Data to use:
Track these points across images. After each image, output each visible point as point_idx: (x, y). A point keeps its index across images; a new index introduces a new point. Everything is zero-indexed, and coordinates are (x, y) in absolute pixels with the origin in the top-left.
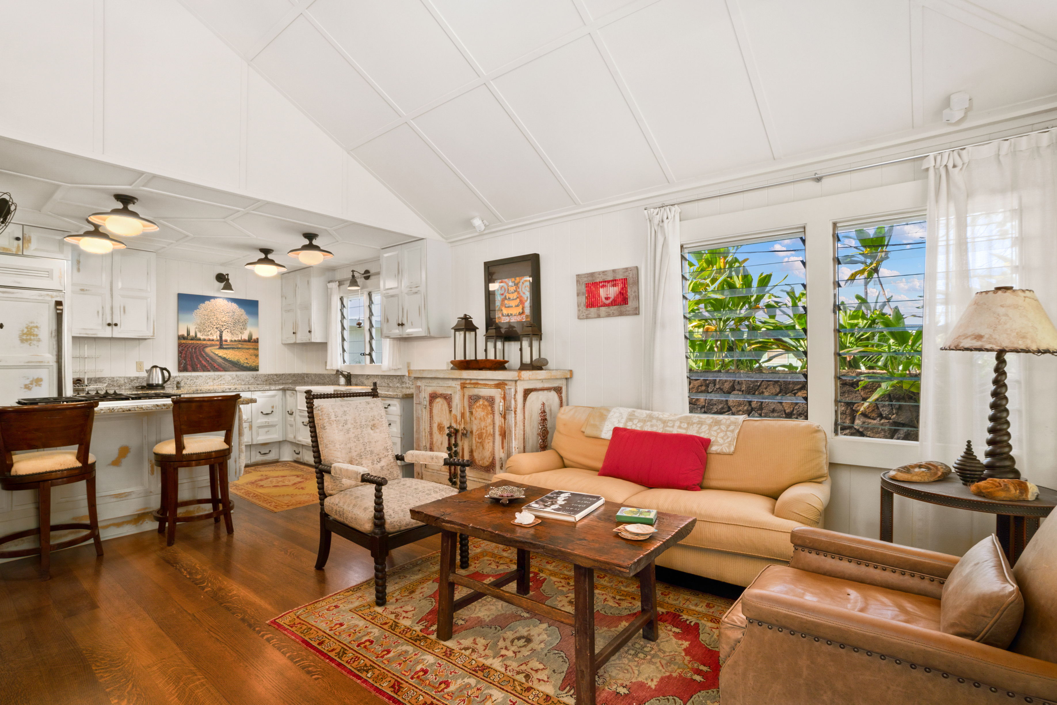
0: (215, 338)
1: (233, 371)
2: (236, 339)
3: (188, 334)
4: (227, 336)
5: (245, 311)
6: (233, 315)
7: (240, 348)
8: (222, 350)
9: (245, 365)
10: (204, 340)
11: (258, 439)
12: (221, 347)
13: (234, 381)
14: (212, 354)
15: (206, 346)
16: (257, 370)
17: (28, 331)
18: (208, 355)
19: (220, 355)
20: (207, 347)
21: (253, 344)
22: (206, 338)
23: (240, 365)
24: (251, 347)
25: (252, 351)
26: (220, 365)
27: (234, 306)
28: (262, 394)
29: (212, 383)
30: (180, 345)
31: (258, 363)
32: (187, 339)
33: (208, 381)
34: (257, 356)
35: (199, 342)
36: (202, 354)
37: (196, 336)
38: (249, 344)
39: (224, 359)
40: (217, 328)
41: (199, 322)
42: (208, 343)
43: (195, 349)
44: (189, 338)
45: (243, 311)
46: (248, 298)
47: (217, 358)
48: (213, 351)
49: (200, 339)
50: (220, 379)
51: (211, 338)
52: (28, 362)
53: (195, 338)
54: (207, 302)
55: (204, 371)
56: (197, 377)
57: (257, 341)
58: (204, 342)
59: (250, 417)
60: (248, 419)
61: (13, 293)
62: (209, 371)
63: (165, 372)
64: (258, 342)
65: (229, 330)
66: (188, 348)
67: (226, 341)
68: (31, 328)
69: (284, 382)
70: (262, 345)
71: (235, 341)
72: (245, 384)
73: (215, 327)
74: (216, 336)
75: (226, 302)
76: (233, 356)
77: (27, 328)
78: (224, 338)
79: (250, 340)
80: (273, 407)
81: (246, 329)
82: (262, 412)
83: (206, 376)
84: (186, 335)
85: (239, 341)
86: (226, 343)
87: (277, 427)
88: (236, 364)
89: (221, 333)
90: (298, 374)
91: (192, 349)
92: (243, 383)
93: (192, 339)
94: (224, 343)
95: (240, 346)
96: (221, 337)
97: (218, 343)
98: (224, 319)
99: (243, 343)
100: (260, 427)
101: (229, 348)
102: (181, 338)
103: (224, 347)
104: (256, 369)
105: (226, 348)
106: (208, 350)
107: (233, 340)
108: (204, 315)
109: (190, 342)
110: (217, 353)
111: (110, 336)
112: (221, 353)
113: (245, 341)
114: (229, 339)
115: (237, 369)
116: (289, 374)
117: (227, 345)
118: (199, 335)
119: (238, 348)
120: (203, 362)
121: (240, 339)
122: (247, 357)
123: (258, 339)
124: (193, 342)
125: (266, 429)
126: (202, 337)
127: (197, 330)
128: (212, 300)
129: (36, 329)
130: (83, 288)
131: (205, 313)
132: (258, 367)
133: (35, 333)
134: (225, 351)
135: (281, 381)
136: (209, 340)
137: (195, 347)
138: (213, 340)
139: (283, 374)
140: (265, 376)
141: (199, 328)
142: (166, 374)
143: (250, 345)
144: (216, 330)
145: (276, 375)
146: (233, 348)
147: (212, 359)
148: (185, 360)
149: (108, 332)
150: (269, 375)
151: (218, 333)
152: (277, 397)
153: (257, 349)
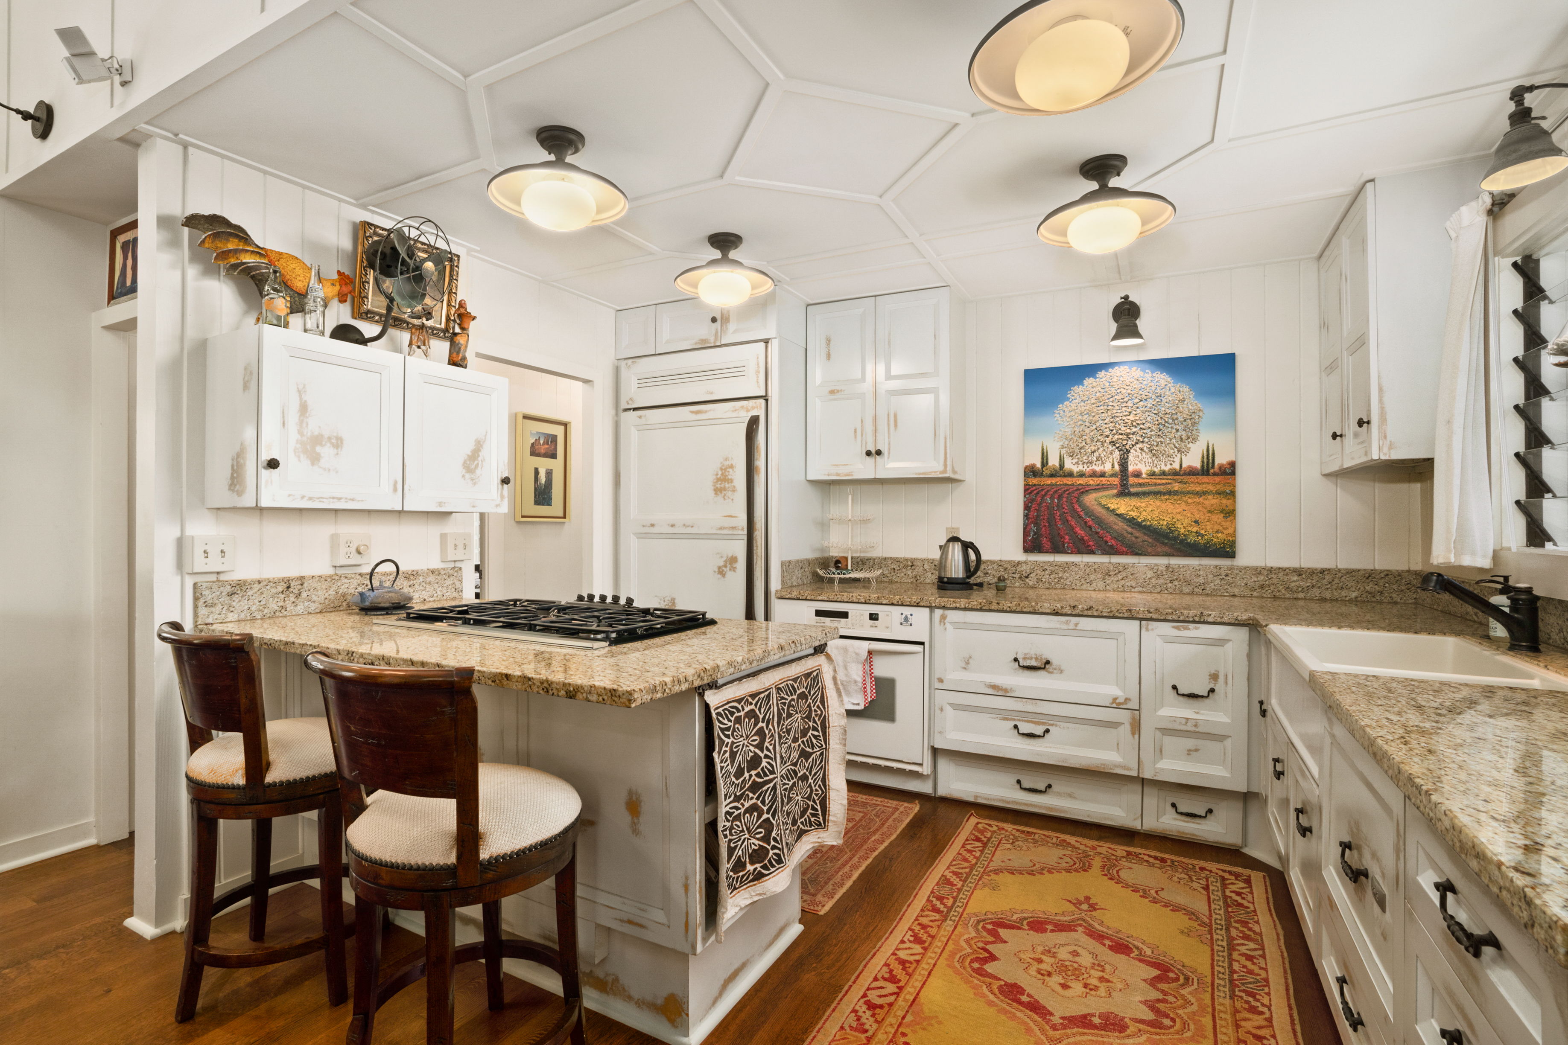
0: (1107, 467)
1: (1157, 554)
2: (1167, 468)
3: (1045, 463)
4: (1139, 463)
5: (1192, 389)
6: (1159, 403)
7: (1176, 493)
8: (1127, 499)
9: (1192, 539)
10: (1082, 475)
11: (1162, 765)
12: (1124, 492)
13: (1161, 581)
14: (1099, 510)
15: (1084, 490)
16: (1232, 555)
17: (722, 474)
18: (1089, 513)
19: (1122, 511)
20: (1087, 492)
21: (1217, 479)
22: (1087, 469)
23: (1175, 539)
24: (1211, 488)
25: (1212, 501)
26: (1119, 537)
27: (1163, 379)
28: (1176, 632)
29: (1101, 584)
30: (1028, 489)
31: (1234, 534)
32: (1042, 475)
33: (1092, 577)
34: (1230, 513)
35: (1068, 481)
36: (1074, 510)
37: (1062, 466)
38: (1205, 479)
39: (1132, 522)
40: (1113, 443)
41: (1069, 431)
42: (1092, 481)
43: (1060, 497)
44: (1046, 472)
45: (1186, 389)
46: (1203, 353)
47: (1112, 519)
48: (1104, 501)
49: (1070, 474)
50: (1124, 574)
51: (1098, 468)
52: (721, 528)
53: (1061, 472)
54: (1088, 381)
55: (1079, 552)
56: (1066, 566)
57: (1230, 470)
58: (1082, 481)
59: (1134, 696)
60: (1127, 700)
61: (706, 412)
62: (1092, 552)
63: (970, 551)
64: (1233, 473)
65: (1146, 446)
66: (1043, 497)
67: (1138, 475)
68: (725, 470)
69: (1328, 595)
70: (1244, 482)
71: (1163, 473)
72: (1192, 593)
73: (1108, 440)
74: (1109, 464)
75: (1136, 372)
76: (1155, 515)
77: (721, 469)
78: (1131, 468)
79: (1207, 468)
80: (1214, 677)
81: (1195, 440)
82: (1174, 687)
83: (1087, 565)
84: (1039, 465)
85: (1175, 473)
86: (1136, 480)
87: (1228, 743)
88: (1166, 536)
89: (1125, 454)
90: (1388, 573)
91: (1052, 498)
92: (1186, 590)
93: (1052, 476)
94: (1132, 480)
95: (1176, 487)
96: (1124, 464)
97: (1116, 481)
98: (1131, 417)
99: (1186, 478)
100: (1166, 731)
101: (1145, 494)
102: (1031, 472)
103: (1132, 490)
104: (1227, 550)
105: (1137, 495)
106: (1090, 499)
107: (1157, 470)
108: (1081, 414)
109: (1049, 481)
110: (1112, 507)
111: (872, 477)
112: (1123, 506)
113: (1192, 472)
114: (1144, 469)
115: (1166, 549)
116: (1350, 572)
117: (1141, 485)
118: (1069, 465)
119: (1169, 493)
120: (1078, 530)
121: (1176, 466)
122: (1197, 517)
123: (1233, 465)
124: (1054, 480)
125: (1190, 743)
126: (1076, 469)
127: (1064, 451)
128: (1101, 374)
129: (730, 470)
130: (833, 388)
131: (1083, 408)
132: (1233, 544)
133: (730, 477)
134: (1134, 502)
135: (1316, 592)
136: (1094, 474)
137: (1059, 493)
138: (1103, 475)
139: (1323, 571)
140: (1258, 571)
141: (1069, 446)
142: (972, 556)
143: (1207, 484)
144: (1111, 448)
145: (1299, 572)
146: (1156, 493)
147: (1099, 521)
148: (1036, 524)
149: (865, 469)
150: (1271, 570)
151: (1117, 454)
152: (1229, 646)
153: (1232, 494)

What you need to do:
Set down every record word for word and leave out the pictures.

Answer to this problem:
Track these points across images. After each image, output each visible point as point_idx: (x, y). A point keeps its index across images; a new index introduces a new point. Everything is zero-indexed, and coordinates are (x, y) in absolute pixels with the origin in the top-left.
0: (215, 338)
1: (233, 371)
2: (236, 339)
3: (188, 334)
4: (227, 336)
5: (245, 311)
6: (233, 315)
7: (240, 348)
8: (222, 350)
9: (245, 365)
10: (204, 340)
11: (258, 439)
12: (221, 347)
13: (234, 381)
14: (212, 354)
15: (206, 346)
16: (257, 370)
17: (28, 331)
18: (208, 355)
19: (220, 355)
20: (207, 347)
21: (253, 344)
22: (206, 338)
23: (240, 365)
24: (251, 347)
25: (252, 351)
26: (220, 365)
27: (234, 306)
28: (262, 394)
29: (212, 383)
30: (180, 345)
31: (258, 363)
32: (187, 339)
33: (208, 381)
34: (257, 356)
35: (199, 342)
36: (202, 354)
37: (196, 336)
38: (249, 344)
39: (224, 359)
40: (217, 328)
41: (199, 322)
42: (208, 343)
43: (195, 349)
44: (189, 338)
45: (243, 311)
46: (248, 298)
47: (217, 358)
48: (213, 351)
49: (200, 339)
50: (220, 379)
51: (211, 338)
52: (28, 362)
53: (195, 338)
54: (207, 302)
55: (204, 371)
56: (197, 377)
57: (257, 341)
58: (204, 342)
59: (250, 417)
60: (248, 419)
61: (13, 293)
62: (209, 371)
63: (165, 372)
64: (258, 342)
65: (229, 330)
66: (188, 348)
67: (226, 341)
68: (31, 328)
69: (284, 382)
70: (262, 345)
71: (235, 341)
72: (245, 384)
73: (215, 327)
74: (216, 336)
75: (226, 302)
76: (233, 356)
77: (27, 328)
78: (224, 338)
79: (250, 340)
80: (273, 407)
81: (246, 329)
82: (262, 412)
83: (206, 376)
84: (186, 335)
85: (239, 341)
86: (226, 343)
87: (277, 427)
88: (236, 364)
89: (221, 333)
90: (298, 374)
91: (192, 349)
92: (243, 383)
93: (192, 339)
94: (224, 343)
95: (240, 346)
96: (221, 337)
97: (218, 343)
98: (224, 319)
99: (243, 343)
100: (260, 427)
101: (229, 348)
102: (181, 338)
103: (224, 347)
104: (256, 369)
105: (226, 348)
106: (208, 350)
107: (233, 340)
108: (204, 315)
109: (190, 342)
110: (217, 353)
111: (110, 336)
112: (221, 353)
113: (245, 341)
114: (229, 339)
115: (237, 369)
116: (289, 374)
117: (227, 345)
118: (199, 335)
119: (238, 348)
120: (203, 362)
121: (240, 339)
122: (247, 357)
123: (258, 339)
124: (193, 342)
125: (266, 429)
126: (202, 337)
127: (197, 330)
128: (212, 300)
129: (36, 329)
130: (83, 288)
131: (205, 313)
132: (258, 367)
133: (35, 333)
134: (225, 351)
135: (281, 381)
136: (209, 340)
137: (195, 347)
138: (213, 340)
139: (283, 374)
140: (265, 376)
141: (199, 328)
142: (166, 374)
143: (250, 345)
144: (216, 330)
145: (276, 375)
146: (233, 348)
147: (212, 359)
148: (185, 360)
149: (108, 332)
150: (269, 375)
151: (218, 333)
152: (277, 397)
153: (257, 349)
0: (1107, 467)
1: (1157, 554)
2: (1167, 468)
3: (1045, 463)
4: (1139, 463)
5: (1192, 389)
6: (1159, 403)
7: (1176, 493)
8: (1127, 499)
9: (1192, 539)
10: (1082, 475)
11: (1162, 765)
12: (1124, 492)
13: (1161, 581)
14: (1099, 510)
15: (1084, 490)
16: (1232, 555)
17: (722, 474)
18: (1089, 513)
19: (1122, 511)
20: (1087, 492)
21: (1217, 479)
22: (1087, 469)
23: (1175, 539)
24: (1211, 488)
25: (1212, 501)
26: (1119, 537)
27: (1163, 379)
28: (1176, 632)
29: (1101, 584)
30: (1028, 489)
31: (1234, 534)
32: (1042, 475)
33: (1092, 577)
34: (1230, 513)
35: (1068, 481)
36: (1074, 510)
37: (1062, 466)
38: (1205, 479)
39: (1132, 522)
40: (1113, 443)
41: (1069, 431)
42: (1092, 481)
43: (1060, 497)
44: (1046, 472)
45: (1186, 389)
46: (1203, 353)
47: (1112, 519)
48: (1104, 501)
49: (1070, 474)
50: (1124, 574)
51: (1098, 468)
52: (721, 528)
53: (1061, 472)
54: (1088, 381)
55: (1079, 552)
56: (1066, 566)
57: (1230, 470)
58: (1082, 481)
59: (1134, 696)
60: (1127, 700)
61: (706, 412)
62: (1092, 552)
63: (970, 551)
64: (1233, 473)
65: (1146, 446)
66: (1043, 497)
67: (1138, 475)
68: (725, 470)
69: (1328, 595)
70: (1244, 482)
71: (1163, 473)
72: (1192, 593)
73: (1108, 440)
74: (1109, 464)
75: (1136, 372)
76: (1155, 515)
77: (721, 469)
78: (1131, 468)
79: (1207, 468)
80: (1214, 677)
81: (1195, 440)
82: (1174, 687)
83: (1087, 565)
84: (1039, 465)
85: (1175, 473)
86: (1136, 480)
87: (1228, 743)
88: (1166, 536)
89: (1125, 454)
90: (1388, 573)
91: (1052, 498)
92: (1186, 590)
93: (1052, 476)
94: (1132, 480)
95: (1176, 487)
96: (1124, 464)
97: (1116, 481)
98: (1131, 417)
99: (1186, 478)
100: (1166, 731)
101: (1145, 494)
102: (1031, 472)
103: (1132, 490)
104: (1227, 550)
105: (1137, 495)
106: (1090, 499)
107: (1157, 470)
108: (1081, 414)
109: (1049, 481)
110: (1112, 507)
111: (872, 477)
112: (1123, 506)
113: (1192, 472)
114: (1144, 469)
115: (1166, 549)
116: (1350, 572)
117: (1141, 485)
118: (1069, 465)
119: (1169, 493)
120: (1078, 530)
121: (1176, 466)
122: (1197, 517)
123: (1233, 465)
124: (1054, 480)
125: (1190, 743)
126: (1076, 469)
127: (1064, 451)
128: (1101, 374)
129: (730, 470)
130: (833, 388)
131: (1083, 408)
132: (1233, 544)
133: (730, 477)
134: (1134, 502)
135: (1316, 592)
136: (1094, 474)
137: (1059, 493)
138: (1103, 475)
139: (1323, 571)
140: (1258, 571)
141: (1069, 446)
142: (972, 556)
143: (1207, 484)
144: (1111, 448)
145: (1299, 572)
146: (1156, 493)
147: (1099, 521)
148: (1036, 524)
149: (865, 469)
150: (1271, 570)
151: (1117, 454)
152: (1229, 646)
153: (1232, 494)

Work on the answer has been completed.